Grants available for Spanking the Sphincter with the Washer Machinery!  Under Heading e11002.b04, Squiggly Butt Artists can Enter Up to Four  Cardboard Sphincters for Consideration
 

There was a plastic cup hurtling toward Ignert, as he stood on the sidewalk, sniffing a cattle-prod which he had found in a public trash can.  Being utterly confounded with his attempt to decide what exactly that smell was, Ignert was unaware of any motion.  The plastic cup was, by nature of both its plasticness and its cuppity, unaware, also, of Ignert.  A stick in the tree was very cognizant, however, and watched with glee for the impending collision.

His eyes crossing and uncrossing, Ignert turned slowly on his heels, intending, possibly, to meander back the way he had come.  The tree beside him hung low, covering his face as he continued to sniff and saunter.  The plastic cup, which was blue and obviously chewed on, collided at a very high rate of speed with the back of Ignert's nose.  The cattle-prod dropped from his hand to land clanging on the pavement, and his other hand twitched and shot towards the tree branch hanging in his face.  Apparently the concussion had been great, for he was noticeably lacking in any intelligence as, smiling, Ignert ingested a leaf.

A passing pedestrian laughed, then saw the blue plastic cup, late of the spot where it had fallen to the ground, rising up and ponderously beginning to go into motion.  There was more smashing to do.  The pedestrian ran into the road where he impacted with a fast-moving butt-green Maverick, was picked up off the ground to roll across the hood, spider-web the windshield, continue up and across the roof, rip off a rusty aerial from the back of the car, and come to rest against the tire of an unsympathetic beat-to-shit Honda Accord badly parallel parked on the side of the street opposite where Ignert was now gagging while a nurse, who had seen most of the cup-collision from the house in front of which was the tree from which Ignert had found the leaf, attempted to heimlich his ass.

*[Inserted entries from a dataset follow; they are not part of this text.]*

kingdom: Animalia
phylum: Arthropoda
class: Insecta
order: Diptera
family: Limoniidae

The squeeling tires of the Maverick called the nurse's attention to the rolling pedestrian before he halted against the tire, and she dropped Ignert in her confusion.  Ignert fell to his hands and knees, whereupon the force of a cough that was expelling the leaf caused his face, teeth-first, to meet the concrete rather forcefully.  The nurse had begun to run into the street and did not notice Ignert's busted face.

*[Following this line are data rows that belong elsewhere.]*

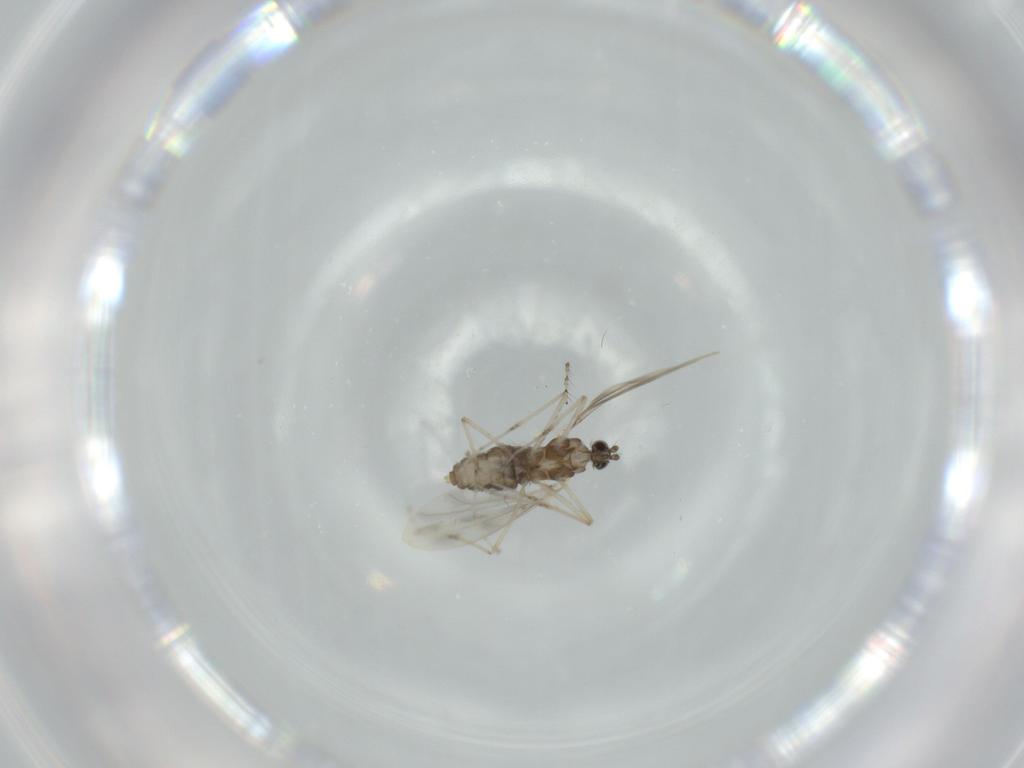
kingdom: Animalia
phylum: Arthropoda
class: Insecta
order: Diptera
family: Cecidomyiidae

In the meantime, the driver of the Maverick was standing with his hand resting atop his open door, one foot still in the car, looking across the street at the blue, plastic cup that was floating through the air in lazy circles, butt-end first.   As the nurse reached the crooked-necked and battered pedestrian, a Pontiac Sunbird came around a corner, tires squeeling, and knocked into the door of the Maverick, probably breaking most of the ribs of the dazzled driver who had not noticed anything since seeing the floating cup.  The nurse stood bolt-upright, dropping the put-upon and now dead pedestrian's head to the blacktop, and looked at the Maverick-driver, stuck between his car door and his car, eyes bulging and showing signs of shock.

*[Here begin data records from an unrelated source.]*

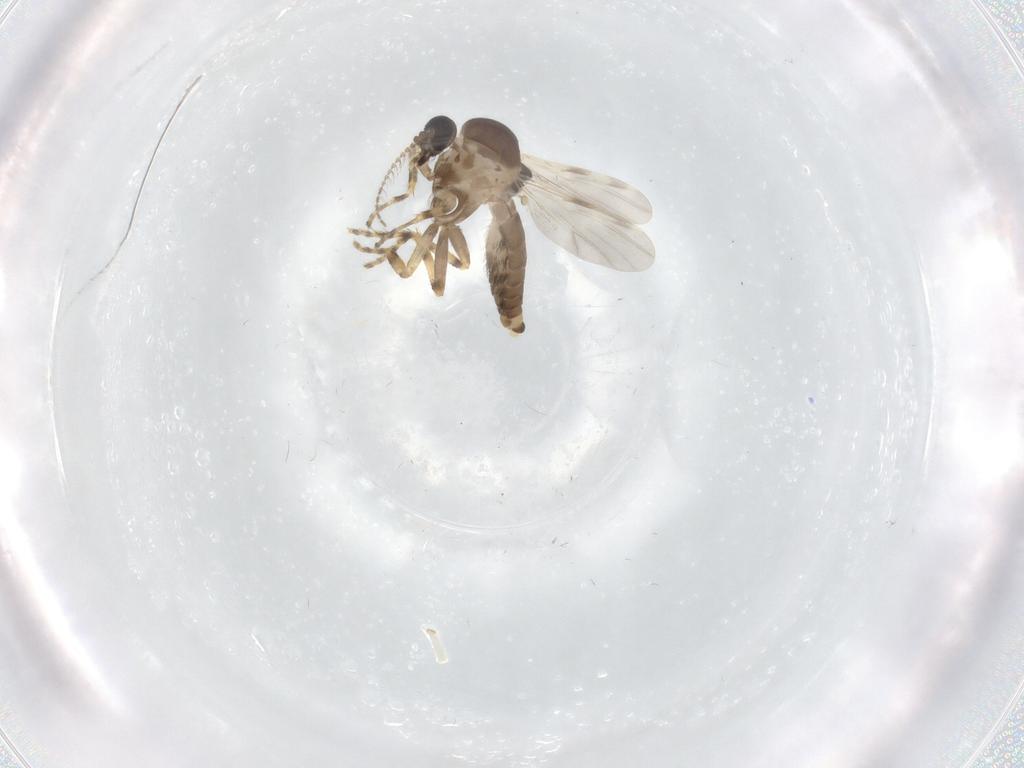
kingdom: Animalia
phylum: Arthropoda
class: Insecta
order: Diptera
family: Ceratopogonidae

Inside the Pontiac, a young lady was trying to get out of her driver's side door, which was situated nicely against the Maverick's driver's side fender.  Deciding quickly, the nurse ran to get around the rear of the Maverick so as to attempt to unstick the stuck gentleman.  The plastic cup, noticed only by the deflating Maverick-driver, smashed itself up against the back of the nurse's head with a popping sound.  Smiling, the nurse ingested a piece of the Maverick's driver's side mirror.